Ничего удивительного. Рунн нашел способ подружиться с владельцем клуба. Ризо относился к редкой породе оборотней, способных превращаться в бабочку. Невысокий, щупленький. Но все это с лихвой восполнялось обаянием его личности. Вечно смеющийся, он буквально порхал по клубу и над головами танцующих, вбирая их веселье, как драгоценный нектар. Ризо весьма придирчиво относился к своему ближнему окружению, однако ему нравилось собирать вокруг себя разнообразных интересных личностей. Делал он это развлечения ради. Брайс и Даника так и не удостоились приглашения во внутренний круг, а вот Фьюри почти наверняка туда входила. Скверно, что Фьюри не желала откликаться на звонки Брайс. Можно было бы спросить.
В этот момент Максимус встал и направился к лестнице. Чувствовалось, он раздосадован. Рунн посмотрел ему вслед и оскалил зубы:
– Мне позвонил Ризо и сообщил, что ты здесь. С этой поганой липучкой.
– Как ты сказал? – изменившимся тоном спросила Брайс.
Она сильно сомневалась, что дипломатичный владелец клуба мог употребить такое выражение. Скорее всего, сообщение Ризо звучало так: «С нею некто, способный погасить танцы». В понимании Ризо, это был аналог Хела.
– Ризо не пошел на риск и не приказал вытолкнуть Терциана взашей. Он подумал, что этот мерзавец вообразил, будто ему все можно, и потому тебе нужна помощь… Неужто ты не знаешь, что вытворяет папочка Терциана? – спросил Рунн, и глаза брата хищно вспыхнули.

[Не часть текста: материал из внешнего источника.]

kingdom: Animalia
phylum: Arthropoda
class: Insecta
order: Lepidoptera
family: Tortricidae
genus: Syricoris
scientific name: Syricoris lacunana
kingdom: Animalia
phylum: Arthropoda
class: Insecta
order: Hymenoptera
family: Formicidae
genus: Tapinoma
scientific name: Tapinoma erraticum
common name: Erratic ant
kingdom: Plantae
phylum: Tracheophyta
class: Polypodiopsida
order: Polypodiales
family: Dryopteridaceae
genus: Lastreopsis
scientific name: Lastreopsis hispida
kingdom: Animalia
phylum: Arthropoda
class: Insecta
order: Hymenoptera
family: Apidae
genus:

Брайс улыбнулась. Как всегда, одними губами. Ее глаза давно уже не улыбались и не смеялись.
– Знаю, – непринужденным тоном ответила она.
Рунн недовольно покачал головой. Брайс потянулась за стаканом, тщательно контролируя каждое движение, иначе вода выплеснулась бы брату в физиономию.
– А не пора ли тебе домой? – спросил Рунн. – Сегодня будний день. Если не ошибаюсь, часов через шесть тебе нужно быть на работе.
– Спасибо, заботливая мамаша, – огрызнулась Брайс.
Добраться домой, стянуть с себя лифчик – фантастическая перспектива. Опять она припозднилась, опять все тело липкое от пота. Опять тупая усталость, но будет ли результат? Может, сегодня она всерьез измоталась и сумеет уснуть.
Однако Рунн даже не шевельнулся.
– Давай, посланец, говори, – вздохнула Брайс. – Слушаю.
Это было еще одной причиной, заставившей Рунна прийти сюда. Вечной причиной, учитывая их родителя.
– Король Осени требует, чтобы ты залегла на дно, – сказал Рунн, отхлебывая из стакана. – До Встречи на высшем уровне чуть больше месяца, а потому всем непредсказуемым личностям лучше не высовываться.
– Какое отношение Встреча имеет ко мне? – удивилась Брайс.
Такие Встречи (их всегда писали с большой буквы) происходили раз в десять лет. Правящие кланы Вальбары собирались, обсуждая насущные дела и вырабатывая очередной политический курс сообразно новейшим распоряжениям астериев. Каждая территория Республики проводила свою Встречу, поэтому они происходили ежегодно. Брайс до них не было ни малейшего дела.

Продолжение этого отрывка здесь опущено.